_Extracted text_
Brazil's currency has been caught up in a wave of volatility associated with fears about the European sovereign-debt crisis, and the real sold off sharply, touching a weak point of BRL2.10 per dollar earlier this week. Since late last week, the central bank has been selling dollar swap contracts, and the currency has since recovered much of its losses. Friday at 1556 GMT the real was trading at BRL1.9962.
Meanwhile, the official said that changes made on Thursday to rules governing lending to Brazilian mining bellwether Vale SA (VALE, VALE5.BR) were "normal" for a company of that size. It doesn't mean that lending to Vale is going to rise significantly, Coutinho said.

_Provided records_

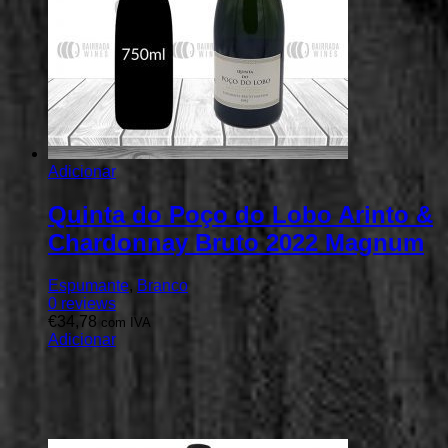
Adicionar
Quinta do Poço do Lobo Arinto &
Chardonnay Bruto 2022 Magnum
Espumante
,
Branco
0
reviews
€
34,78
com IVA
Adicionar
--
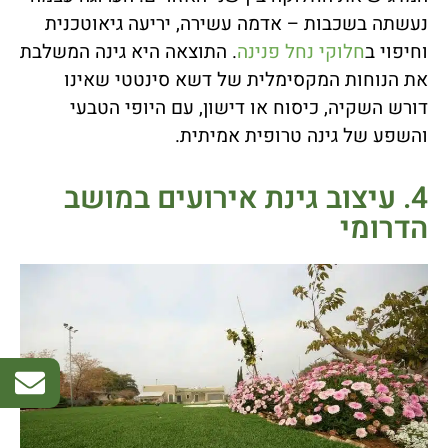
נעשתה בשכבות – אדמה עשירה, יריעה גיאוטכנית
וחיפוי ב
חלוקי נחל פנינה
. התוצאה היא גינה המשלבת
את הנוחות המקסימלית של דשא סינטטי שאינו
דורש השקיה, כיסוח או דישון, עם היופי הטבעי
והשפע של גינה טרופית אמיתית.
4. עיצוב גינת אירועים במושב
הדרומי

_Prompt A_
Answer these questions using the passage on Brazil's currency:
(i) What weak point did the real touch earlier this week?
(ii) What has the central bank been selling since late last week?
(iii) What word did the official use for Thursday's changes to the rules on lending to Vale SA?
_Prompt B_
Go on with the passage on Brazil's currency and lending to Vale, starting after its last sentence.

_Task answer A_
(i) BRL2.10 per dollar
(ii) Dollar swap contracts
(iii) "Normal"

_Task answer B_
With the change, Brazil's government included Vale alongside oil and gas heavyweight Petroleo Brasileiro SA (PBR, PETR4.BR) and electric power company Centrais Eletricas Brasileiras SA (ELET6.BR) as special beneficiaries of BNDES lending.
Coutinho said that despite the ongoing euro-zone crisis and global uncertainty, investment decisions in Brazil are being maintained. He said he's optimistic that investments will grow more than private-sector economists predict this year.
The BNDES is still on track to lend 150 billion Brazilian reais ($75 billion) this year, Coutinho said.